INSTRUCTION> Every entry in the following listing must be restated word for word, though not its pictures.

PROVIDED MATERIAL>
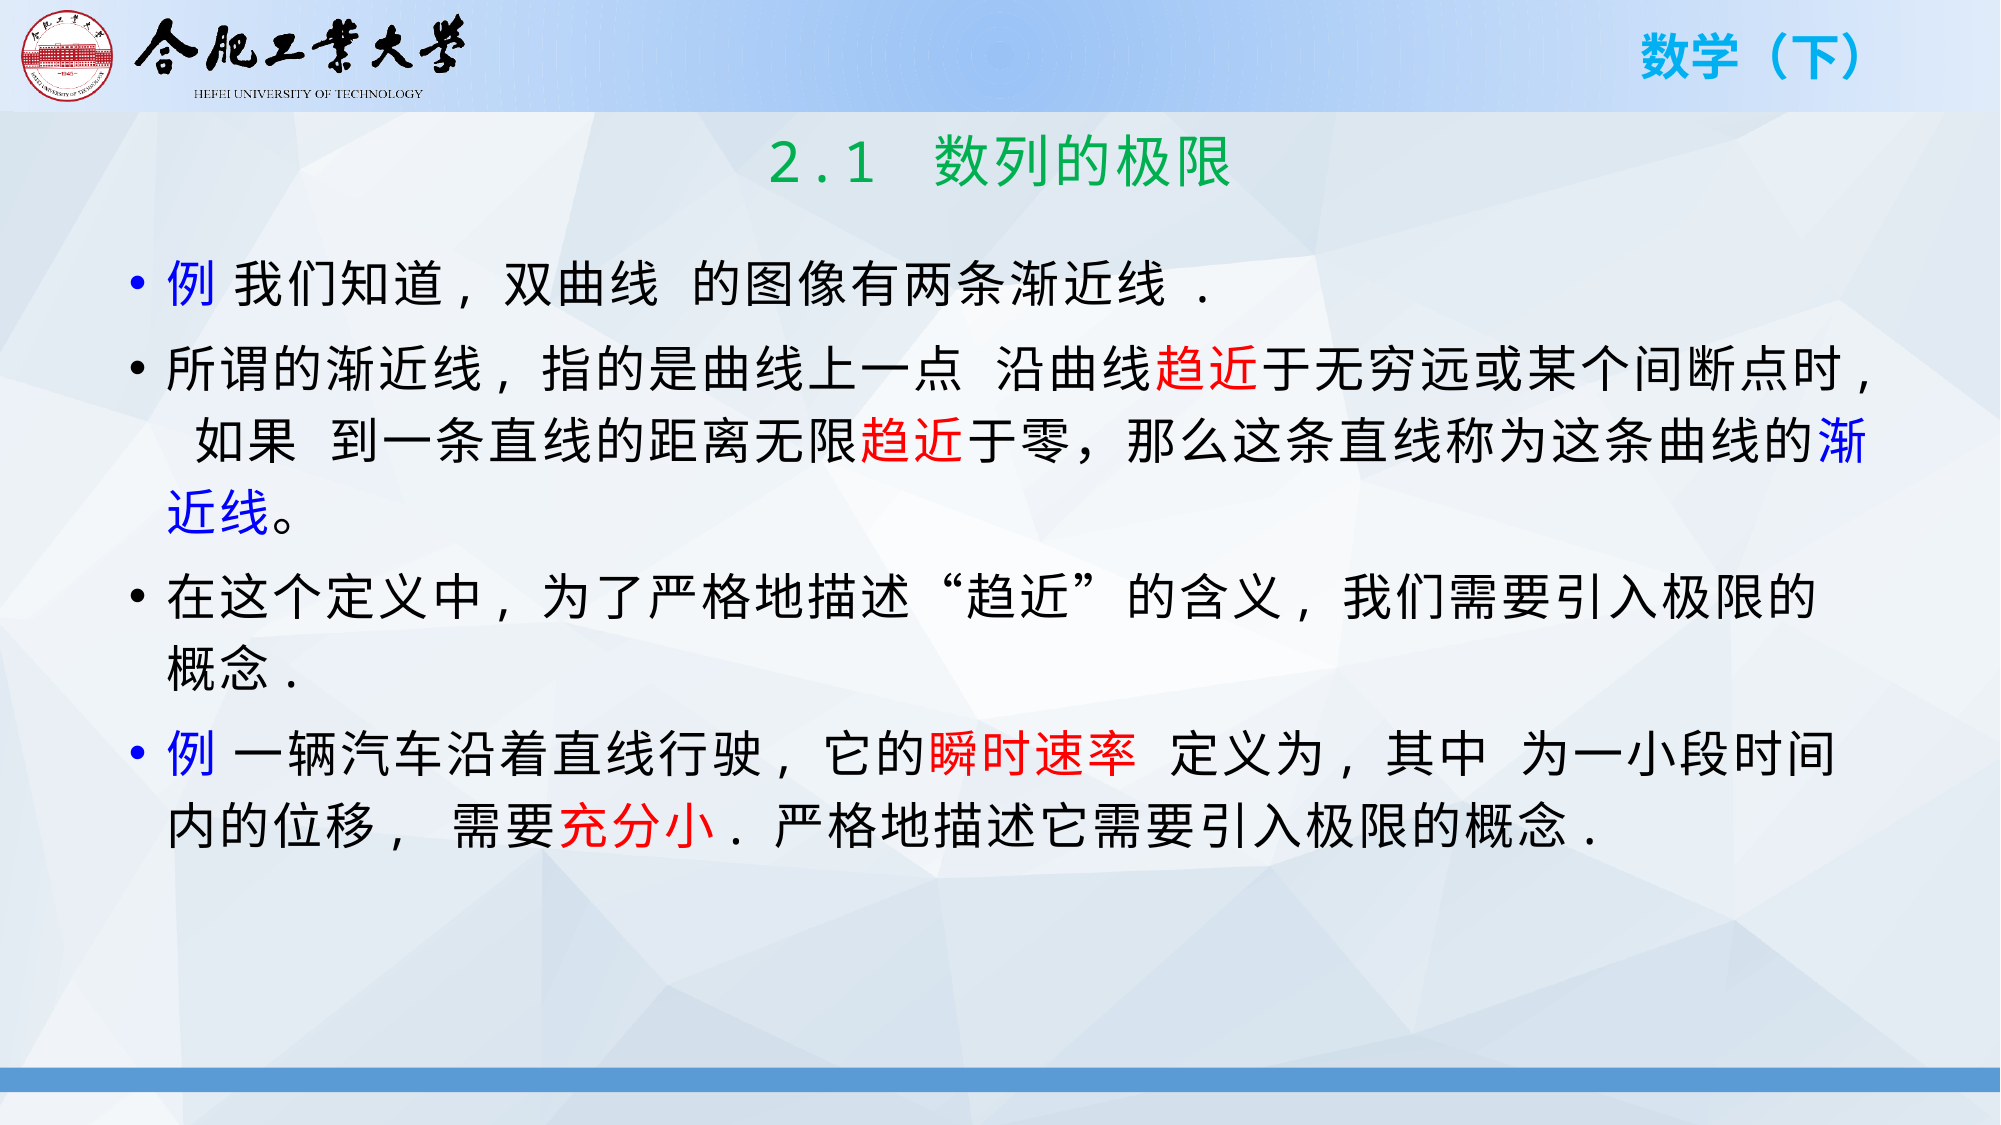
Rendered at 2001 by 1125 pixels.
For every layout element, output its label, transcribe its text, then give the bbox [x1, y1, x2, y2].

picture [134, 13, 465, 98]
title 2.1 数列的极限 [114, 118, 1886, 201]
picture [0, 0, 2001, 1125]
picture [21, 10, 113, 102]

RESPONSE AREA>
Rendered at 2001 by 1125 pixels.
For every layout element, output its label, transcribe its text, then give the bbox [x1, y1, x2, y2].

picture [134, 13, 465, 98]
title 2.1 数列的极限 [114, 118, 1886, 201]
picture [0, 0, 2001, 1125]
picture [21, 10, 113, 102]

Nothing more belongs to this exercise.